Gather every line in the rows below that contains the word "first" and copy each one out.

── Material provided ──

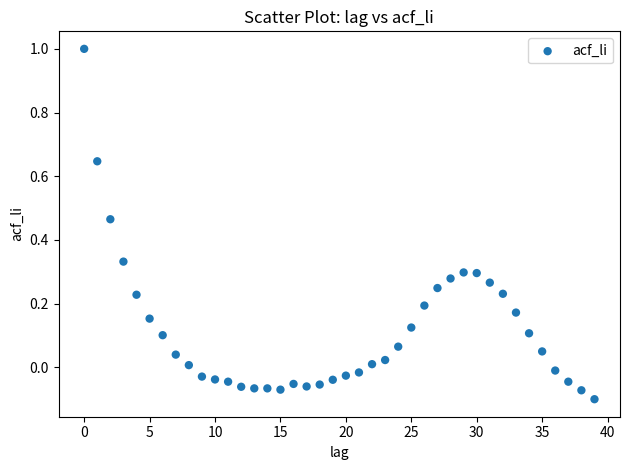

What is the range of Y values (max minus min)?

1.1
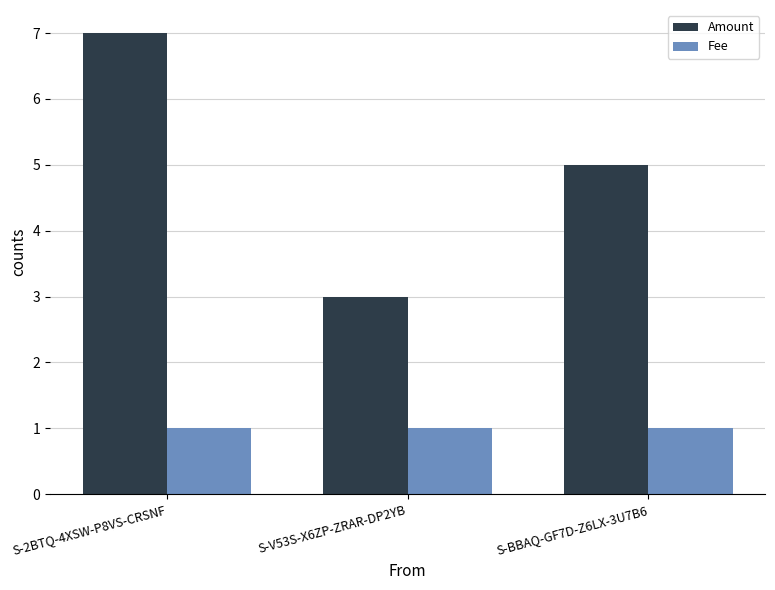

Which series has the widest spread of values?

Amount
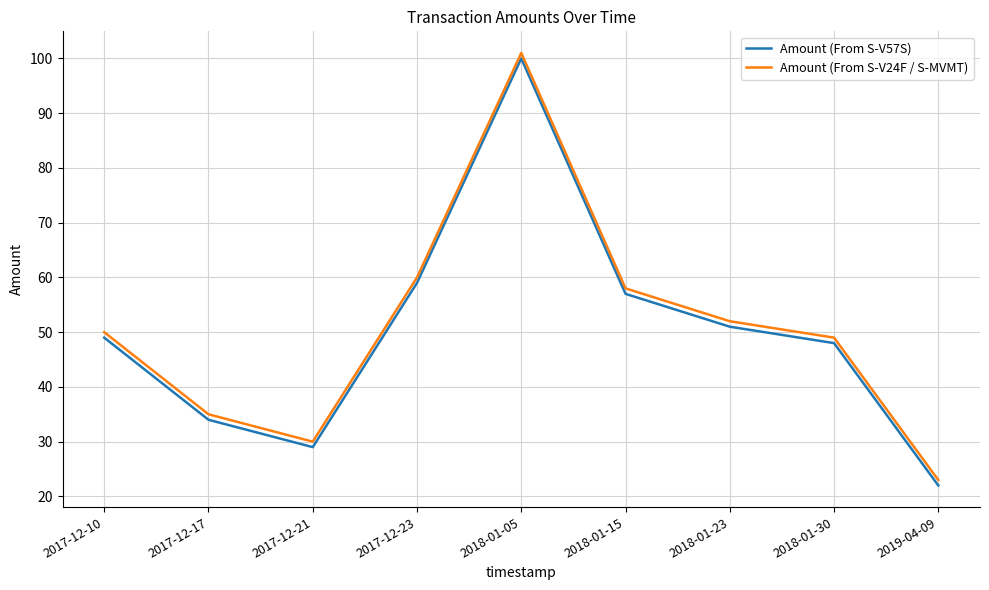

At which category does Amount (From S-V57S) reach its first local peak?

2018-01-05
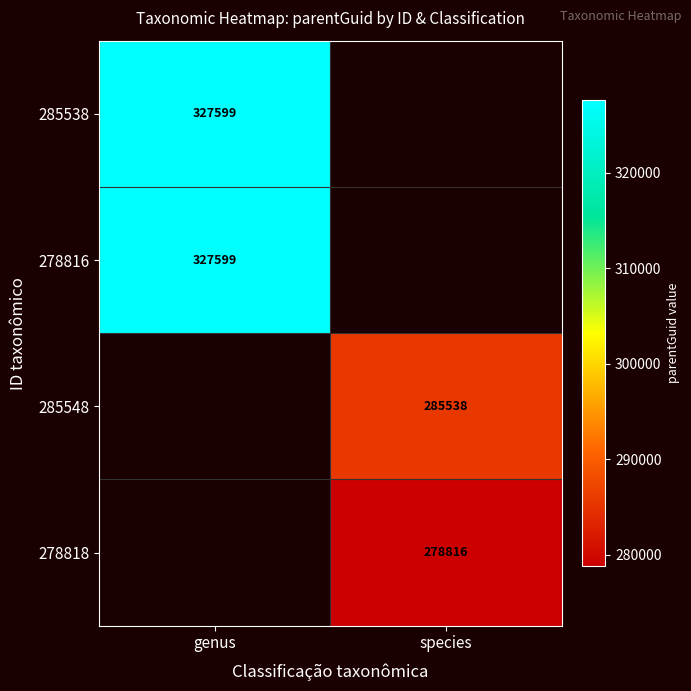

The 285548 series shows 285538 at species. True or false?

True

───
── Material provided ──

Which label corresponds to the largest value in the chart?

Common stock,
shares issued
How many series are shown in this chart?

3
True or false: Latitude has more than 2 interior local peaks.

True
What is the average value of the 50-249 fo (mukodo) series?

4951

───
── Material provided ──

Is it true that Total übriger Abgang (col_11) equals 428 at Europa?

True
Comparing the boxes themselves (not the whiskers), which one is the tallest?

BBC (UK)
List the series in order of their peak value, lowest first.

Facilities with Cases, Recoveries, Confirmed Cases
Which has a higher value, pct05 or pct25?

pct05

───

## Answer for this exercise
At which category does Amount (From S-V57S) reach its first local peak?
List the series in order of their peak value, lowest first.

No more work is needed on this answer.